全員を叱った後、永戸はユリウスのところまで向かう。
「……課長」
「…何かね?」
やつれた顔をしたユリウスを、永戸が見る
「課長のそんな顔を見るのは大戦以来です。四課を率いるのはあなたです。その貴方が、何故腐ってるんですか」
「…勝てるわけがないと思ったからだ。アレは神癒奈君の危険度を遥かに上回る、世界を滅ぼす装置だ」
「だから諦めて死を選ぶのですか? 貴方がいなければ四課はまとまらない、皆を見てください」
永戸はユリウスに皆の様子を見せた。ライ達は悩み、苦しんでいて、神癒奈もさらに心配している様子だった。
「…彼らを動かすのは貴方です。その貴方がその様子では、四課は崩壊してしまいます。どうか、心を強く持ってください」
「…永戸君」
そう言っているうちだった、出撃要請が回ってきた。全員がそのタスクを見るが、動けずにいた。

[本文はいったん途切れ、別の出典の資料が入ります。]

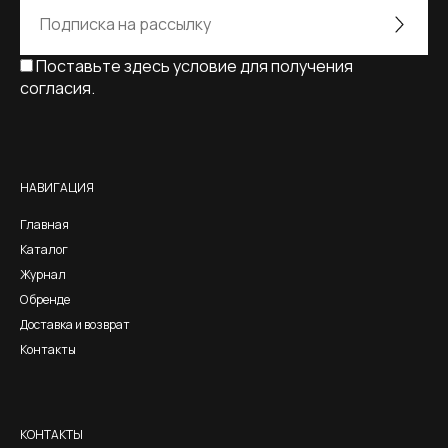
Поставьте здесь условие для получения
согласия.
Alternative:
НАВИГАЦИЯ
Главная
Каталог
Журнал
О бренде
Доставка и возврат
Контакты
КОНТАКТЫ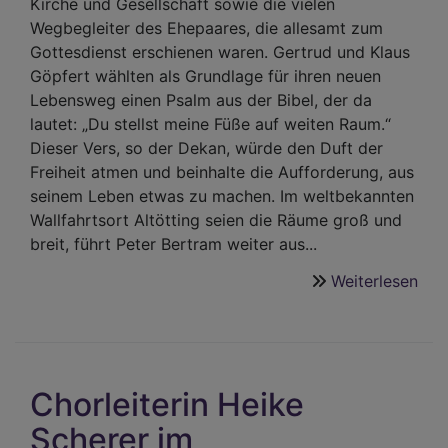
Kirche und Gesellschaft sowie die vielen
Wegbegleiter des Ehepaares, die allesamt zum
Gottesdienst erschienen waren. Gertrud und Klaus
Göpfert wählten als Grundlage für ihren neuen
Lebensweg einen Psalm aus der Bibel, der da
lautet: „Du stellst meine Füße auf weiten Raum.“
Dieser Vers, so der Dekan, würde den Duft der
Freiheit atmen und beinhalte die Aufforderung, aus
seinem Leben etwas zu machen. Im weltbekannten
Wallfahrtsort Altötting seien die Räume groß und
breit, führt Peter Bertram weiter aus...
Weiterlesen
übe
Her
Wil
für
das
Chorleiterin Heike
neu
Pfar
Scherer im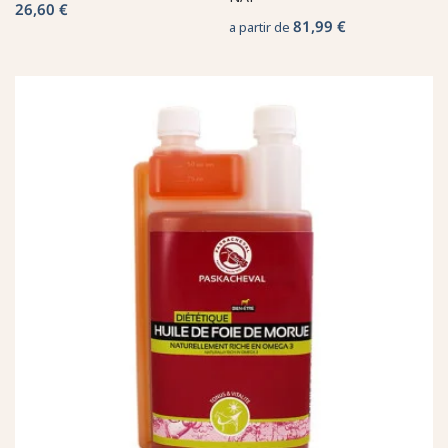
26,60 €
81,99 €
a partir de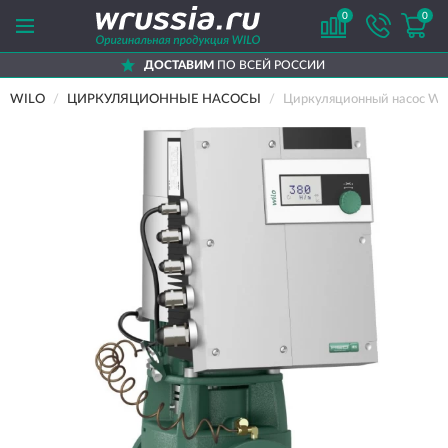
0
0
ДОСТАВИМ
ПО ВСЕЙ РОССИИ
WILO
ЦИРКУЛЯЦИОННЫЕ НАСОСЫ
Циркуляционный насос WI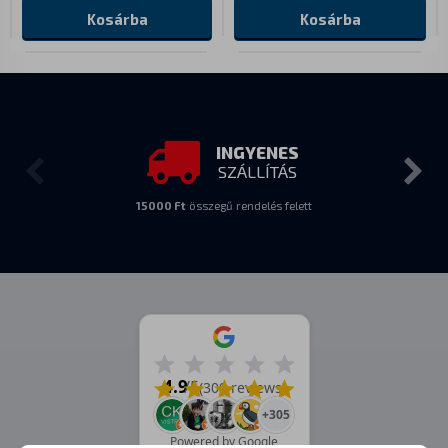
Kosárba
Kosárba
INGYENES
SZÁLLÍTÁS
15000 Ft
összegű rendelés felett
4.9
/5
(309 reviews)
+305
Powered by Google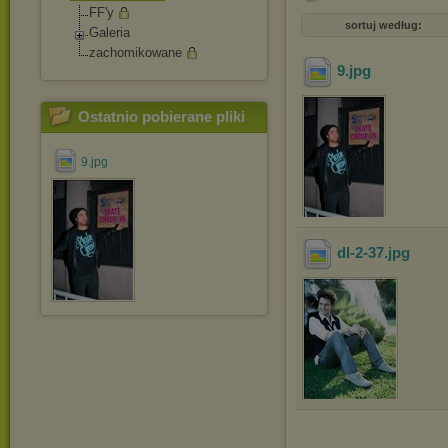
FF'y
sortuj według:
Galeria
zachomikowane
9
.jpg
Ostatnio pobierane pliki
9.jpg
dl-2-37
.jpg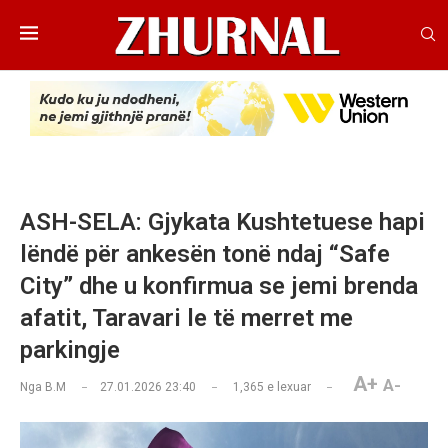
ASH-SELA: Gjykata Kushtetuese hapi
lëndë për ankesën tonë ndaj “Safe
City” dhe u konfirmua se jemi brenda
afatit, Taravari le të merret me
parkingje
A+
A-
Nga
B.M
27.01.2026 23:40
1,365
e lexuar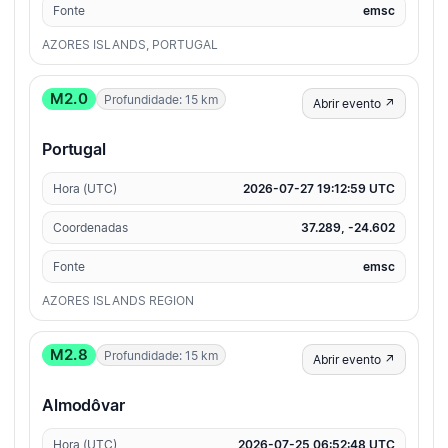
Fonte
emsc
AZORES ISLANDS, PORTUGAL
M2.0
Profundidade: 15 km
Abrir evento ↗
Portugal
Hora (UTC)
2026-07-27 19:12:59 UTC
Coordenadas
37.289, -24.602
Fonte
emsc
AZORES ISLANDS REGION
M2.8
Profundidade: 15 km
Abrir evento ↗
Almodôvar
Hora (UTC)
2026-07-25 06:52:48 UTC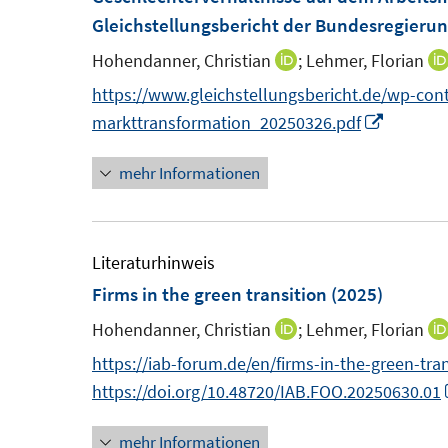
Gleichstellungsbericht der Bundesregieru
Hohendanner, Christian
;
Lehmer, Florian
I
n
https://www.gleichstellungsbericht.de/wp-co
n
I
markttransformation_20250326.pdf
e
n
mehr Informationen
u
n
e
e
m
u
F
e
Literaturhinweis
e
m
Firms in the green transition
(2025)
n
F
Hohendanner, Christian
;
Lehmer, Florian
I
s
e
n
https://iab-forum.de/en/firms-in-the-green-tran
t
n
n
https://doi.org/10.48720/IAB.FOO.20250630.01
e
s
e
r
t
mehr Informationen
u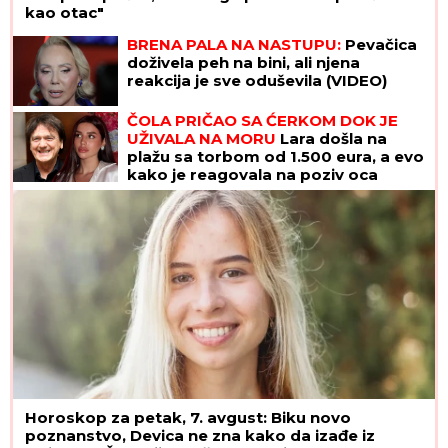
kao otac"
BRENA PALA NA NASTUPU:
Pevačica
doživela peh na bini, ali njena
reakcija je sve oduševila (VIDEO)
ČOLA PRIČAO SA ĆERKOM DOK JE
UŽIVALA NA MORU
Lara došla na
plažu sa torbom od 1.500 eura, a evo
kako je reagovala na poziv oca
Horoskop za petak, 7. avgust: Biku novo
poznanstvo, Devica ne zna kako da izađe iz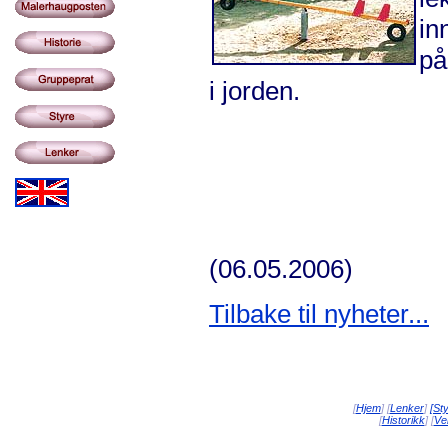
in
på
i jorden.
(06.05.2006)
Tilbake til nyheter...
[
Hjem
] [
Lenker
]
[St
[
Historikk
] [
Vei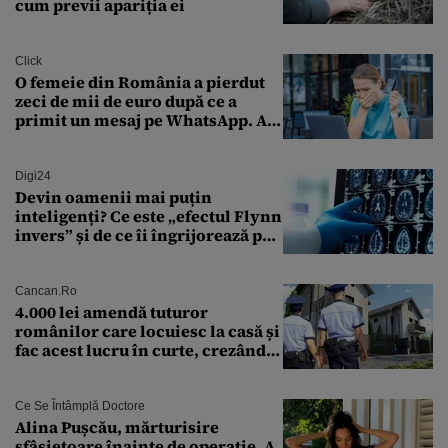
cum previi apariția ei
Click
O femeie din România a pierdut
zeci de mii de euro după ce a
primit un mesaj pe WhatsApp. A
crezut că va moșteni 175.000 de
euro din Franța
Digi24
Devin oamenii mai puțin
inteligenți? Ce este „efectul Flynn
invers” și de ce îi îngrijorează pe
cercetători
Cancan.ro
4.000 lei amendă tuturor
românilor care locuiesc la casă și
fac acest lucru în curte, crezând
că nu îi vede nimeni
Ce Se Întâmplă Doctore
Alina Pușcău, mărturisire
sfâșietoare înainte de operație. A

「…こんな時に出撃か、神癒奈、桐枝に連絡して連れ戻せ、臨時で俺が指揮を取る」
「永戸さん?」
そう言うと永戸はテレビをつけ、映像を流した。映像には、ミズガルズシティにて、暴走した巨大兵器が映っていた。
「行くぞ神癒奈、ここにいるバカどもに、ちょっくら先輩としての威厳と後輩の意地を見せつけに行こう」
「っ! はいっ!」
そう言うと二人は、四課の他のメンバーを残して出撃していった。